A new high-school American history textbook depicts President Donald Trump as mentally ill and castigates both him and his supporters as racist.
Published by Pearson Education, “By the People: A History of the United States” will be used by many Advanced Placement students beginning in 2020, reports Todd Starnes.
In the final section, titled “The Angry Election of 2016,” the book states Trump’s “not very-hidden racism connected with a significant number of primary voters.”
“Most thought that Trump was too extreme a candidate to win the nomination, but his extremism, his anti-establishment rhetoric, and, some said, his not very hidden racism connected with a significant number of primary voters,” the book says.
Trump’s supporters, the author writes, are “mostly older, often rural or suburban, and overwhelmingly white.”
It says supporters of Democratic challenger Hillary Clinton “feared that the election had been determined by people who were afraid of a rapidly developing ethnic diversity of the country, discomfort with their candidate’s gender and nostalgia for an earlier time in the nation’s history.”
Clinton supporters “also worried about the mental stability of the president-elect and the anger that he and his supporters brought to the nation.”
A high-school student in Minnesota, Tarra Snyder, told Fox News she was “appalled” by the “blatantly biased” textbook.
“It was really, really surprising to me,” she said. “I really believe that learning should be objective and that students can make their own decisions based on what they’re able to learn in a classroom, and if the facts are skewed then students aren’t able to make well-rounded decisions on what they believe.”
Starnes said a Pearson spokesman defended the textbook, arguing it underwent “rigorous peer review to ensure academic integrity.”
“This work is designed to convey college-level information to high school students and meet specific Advanced Placement standards. It aims to promote debate and critical thinking by presenting multiple sides of historical issues and offering a broad survey of arguments from the 2016 presidential election and other recent topics,” the spokesman said.
“We have reviewed the passages in question independently and in the context of the rest of the book. This review has confirmed that the text offers a broad view of critical arguments from both sides of the 2016 presidential election.”
Powerline blogger Paul Mirengoff wrote that the textbook clearly is using the phrase “Clinton supporters” as “a device to plant the idea that President Trump is mentally unstable, a proposition for which there is no basis other than raw hatred of the man.”
Responding to Pearson’s defense, he said the “peers” who reviewed the book “clearly share the blatant partisanship and mindless anti-Trumpism of the textbook’s author.”
“If they didn’t hate Trump, they wouldn’t be peers. They would be academic outcasts,” Mirengoff wrote.
He said any schools that uses the book “should be the target of vigorous protests.”
“The political blowback should be fierce,” he said.
‘A People’s History’
In an interview with WND in December, a former Reagan administration official, Daniel Oliver, pointed to history books that have falsely portrayed his former boss as an amiable dunce.

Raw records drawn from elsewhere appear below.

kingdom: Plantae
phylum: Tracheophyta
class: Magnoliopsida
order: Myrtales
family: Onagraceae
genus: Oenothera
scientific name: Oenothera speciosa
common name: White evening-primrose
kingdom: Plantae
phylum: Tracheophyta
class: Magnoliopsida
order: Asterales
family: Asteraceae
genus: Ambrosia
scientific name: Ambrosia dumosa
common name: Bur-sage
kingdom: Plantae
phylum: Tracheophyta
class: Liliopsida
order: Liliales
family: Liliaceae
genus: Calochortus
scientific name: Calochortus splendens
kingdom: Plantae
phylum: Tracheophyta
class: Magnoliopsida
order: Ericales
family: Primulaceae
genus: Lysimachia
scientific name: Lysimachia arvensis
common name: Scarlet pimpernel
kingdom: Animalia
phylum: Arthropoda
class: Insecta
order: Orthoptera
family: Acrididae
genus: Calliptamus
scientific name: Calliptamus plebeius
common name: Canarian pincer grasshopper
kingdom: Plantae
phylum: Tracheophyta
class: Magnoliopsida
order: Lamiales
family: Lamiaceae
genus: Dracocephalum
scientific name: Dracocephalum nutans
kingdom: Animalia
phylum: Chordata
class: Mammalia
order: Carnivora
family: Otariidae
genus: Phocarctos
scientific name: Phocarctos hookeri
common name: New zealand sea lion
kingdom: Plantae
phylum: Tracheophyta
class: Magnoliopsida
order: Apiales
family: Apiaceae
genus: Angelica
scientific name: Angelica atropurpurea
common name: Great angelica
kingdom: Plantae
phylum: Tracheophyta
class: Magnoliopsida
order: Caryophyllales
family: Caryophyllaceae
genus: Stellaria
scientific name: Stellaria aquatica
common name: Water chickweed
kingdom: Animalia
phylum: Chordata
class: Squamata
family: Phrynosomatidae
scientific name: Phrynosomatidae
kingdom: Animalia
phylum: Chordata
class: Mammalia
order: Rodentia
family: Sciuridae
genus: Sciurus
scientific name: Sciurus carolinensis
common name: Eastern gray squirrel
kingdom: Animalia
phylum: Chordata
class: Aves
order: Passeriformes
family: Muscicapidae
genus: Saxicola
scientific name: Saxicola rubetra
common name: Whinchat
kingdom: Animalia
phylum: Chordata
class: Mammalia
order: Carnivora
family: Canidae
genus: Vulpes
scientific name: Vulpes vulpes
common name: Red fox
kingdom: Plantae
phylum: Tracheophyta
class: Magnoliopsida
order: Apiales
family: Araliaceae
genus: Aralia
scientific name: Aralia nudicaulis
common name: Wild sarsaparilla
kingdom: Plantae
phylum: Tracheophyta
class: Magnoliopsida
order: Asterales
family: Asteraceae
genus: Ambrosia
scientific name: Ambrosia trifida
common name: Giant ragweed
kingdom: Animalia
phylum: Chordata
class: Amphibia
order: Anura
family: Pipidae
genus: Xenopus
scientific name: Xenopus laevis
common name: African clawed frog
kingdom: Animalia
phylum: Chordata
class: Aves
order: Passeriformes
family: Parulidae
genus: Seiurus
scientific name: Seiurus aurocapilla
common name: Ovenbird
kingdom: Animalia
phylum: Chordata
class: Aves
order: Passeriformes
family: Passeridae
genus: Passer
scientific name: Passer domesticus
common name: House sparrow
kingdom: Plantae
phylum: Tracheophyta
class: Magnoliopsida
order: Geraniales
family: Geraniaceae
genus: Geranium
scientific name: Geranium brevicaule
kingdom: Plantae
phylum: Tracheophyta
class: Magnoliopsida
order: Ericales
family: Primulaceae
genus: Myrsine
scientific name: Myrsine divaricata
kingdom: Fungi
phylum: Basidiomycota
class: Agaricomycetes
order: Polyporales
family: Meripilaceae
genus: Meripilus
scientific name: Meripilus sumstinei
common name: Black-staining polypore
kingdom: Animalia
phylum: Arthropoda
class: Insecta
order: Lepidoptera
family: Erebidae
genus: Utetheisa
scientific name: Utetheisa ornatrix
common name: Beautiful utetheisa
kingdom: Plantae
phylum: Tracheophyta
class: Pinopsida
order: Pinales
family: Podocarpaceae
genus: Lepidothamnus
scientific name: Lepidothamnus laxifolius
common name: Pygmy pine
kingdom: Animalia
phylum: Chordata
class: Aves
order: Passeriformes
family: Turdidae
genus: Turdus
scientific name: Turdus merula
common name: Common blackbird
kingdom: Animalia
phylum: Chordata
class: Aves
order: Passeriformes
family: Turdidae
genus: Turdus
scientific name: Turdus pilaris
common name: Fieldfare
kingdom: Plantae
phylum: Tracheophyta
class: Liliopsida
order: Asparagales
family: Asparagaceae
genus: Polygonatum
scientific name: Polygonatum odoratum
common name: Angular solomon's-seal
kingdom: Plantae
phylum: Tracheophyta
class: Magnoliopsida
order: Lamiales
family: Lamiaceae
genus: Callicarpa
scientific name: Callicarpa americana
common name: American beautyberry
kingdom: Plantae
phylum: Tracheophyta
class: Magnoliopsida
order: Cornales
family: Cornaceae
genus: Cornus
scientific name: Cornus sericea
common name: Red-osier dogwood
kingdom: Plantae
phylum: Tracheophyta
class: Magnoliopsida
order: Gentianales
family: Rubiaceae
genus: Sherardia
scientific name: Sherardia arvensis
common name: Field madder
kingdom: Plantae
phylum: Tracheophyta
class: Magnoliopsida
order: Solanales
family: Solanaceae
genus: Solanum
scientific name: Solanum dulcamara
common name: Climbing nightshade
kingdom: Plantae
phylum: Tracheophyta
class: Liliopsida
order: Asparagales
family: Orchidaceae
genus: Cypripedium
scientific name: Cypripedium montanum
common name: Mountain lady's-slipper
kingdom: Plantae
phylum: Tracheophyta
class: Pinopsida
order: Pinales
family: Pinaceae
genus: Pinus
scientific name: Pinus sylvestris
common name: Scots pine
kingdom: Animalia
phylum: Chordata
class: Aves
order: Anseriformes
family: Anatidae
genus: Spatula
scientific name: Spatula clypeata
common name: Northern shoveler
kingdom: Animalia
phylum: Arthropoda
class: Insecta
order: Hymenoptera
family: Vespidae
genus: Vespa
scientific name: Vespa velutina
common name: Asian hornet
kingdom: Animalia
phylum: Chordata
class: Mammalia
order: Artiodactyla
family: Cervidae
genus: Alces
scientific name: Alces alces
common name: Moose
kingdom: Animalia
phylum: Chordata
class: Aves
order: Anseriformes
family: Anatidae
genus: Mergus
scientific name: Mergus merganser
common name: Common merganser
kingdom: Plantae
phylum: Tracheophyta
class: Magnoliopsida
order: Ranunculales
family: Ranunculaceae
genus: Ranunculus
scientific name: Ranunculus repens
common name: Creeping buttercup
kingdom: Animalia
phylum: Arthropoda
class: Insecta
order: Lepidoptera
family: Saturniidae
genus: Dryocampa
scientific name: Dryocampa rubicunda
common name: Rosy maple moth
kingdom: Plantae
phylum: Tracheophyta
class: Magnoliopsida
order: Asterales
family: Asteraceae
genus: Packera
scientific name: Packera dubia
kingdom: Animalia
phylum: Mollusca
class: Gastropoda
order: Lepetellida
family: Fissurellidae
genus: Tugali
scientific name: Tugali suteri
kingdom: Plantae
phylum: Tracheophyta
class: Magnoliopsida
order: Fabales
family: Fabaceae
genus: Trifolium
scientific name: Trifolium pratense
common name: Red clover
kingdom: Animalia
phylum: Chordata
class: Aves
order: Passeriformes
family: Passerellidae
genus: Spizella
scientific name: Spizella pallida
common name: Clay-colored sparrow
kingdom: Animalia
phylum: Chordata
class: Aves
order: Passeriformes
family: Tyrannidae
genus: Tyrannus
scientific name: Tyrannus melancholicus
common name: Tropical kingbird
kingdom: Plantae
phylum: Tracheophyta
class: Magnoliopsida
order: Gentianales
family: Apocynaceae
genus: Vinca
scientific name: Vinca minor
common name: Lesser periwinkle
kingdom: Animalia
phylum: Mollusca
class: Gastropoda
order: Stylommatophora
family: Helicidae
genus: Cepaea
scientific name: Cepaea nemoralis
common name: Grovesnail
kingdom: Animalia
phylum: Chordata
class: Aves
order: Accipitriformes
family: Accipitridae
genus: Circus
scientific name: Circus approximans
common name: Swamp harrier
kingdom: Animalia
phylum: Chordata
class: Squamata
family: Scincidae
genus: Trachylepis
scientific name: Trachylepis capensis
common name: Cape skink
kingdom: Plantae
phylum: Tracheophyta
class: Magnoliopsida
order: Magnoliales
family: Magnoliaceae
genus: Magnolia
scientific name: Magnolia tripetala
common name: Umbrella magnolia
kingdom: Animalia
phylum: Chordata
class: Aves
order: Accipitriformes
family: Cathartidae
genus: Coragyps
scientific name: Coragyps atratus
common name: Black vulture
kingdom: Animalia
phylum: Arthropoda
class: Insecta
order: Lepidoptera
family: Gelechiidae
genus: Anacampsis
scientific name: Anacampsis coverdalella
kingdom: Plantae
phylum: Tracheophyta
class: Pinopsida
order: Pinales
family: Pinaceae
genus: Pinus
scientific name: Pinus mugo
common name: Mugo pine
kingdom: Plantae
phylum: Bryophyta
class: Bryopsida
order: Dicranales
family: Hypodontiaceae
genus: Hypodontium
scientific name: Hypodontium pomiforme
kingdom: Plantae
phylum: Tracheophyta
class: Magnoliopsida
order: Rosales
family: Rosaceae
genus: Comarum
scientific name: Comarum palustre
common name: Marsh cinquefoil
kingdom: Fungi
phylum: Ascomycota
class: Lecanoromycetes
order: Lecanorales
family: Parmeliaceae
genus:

As the president of the Education and Research Institute, he is spearheading The American History Book Project, which is critiquing, page by page, the national best-selling, high-school history textbook “The American Pageant.”
The textbook denigrates almost every Republican president, the Washington, D.C.-based group has found, calling Eisenhower a closet racist and Reagan “no intellectual.”
“To say Reagan was not an intellectual is extraordinary,” Oliver told WND, citing his personal knowledge of the president.
Oliver noted the most popular history book at one time was “A People’s History of the United States,” by Howard Zinn.
A longtime member of communist groups in the United States, Zinn died in 2010 after influencing generations of American high school students.
While others have supplanted Zinn’s book, his left-wing interpretation of American history – decades of exploitation and discrimination by privileged upper classes – persists, noted Oliver.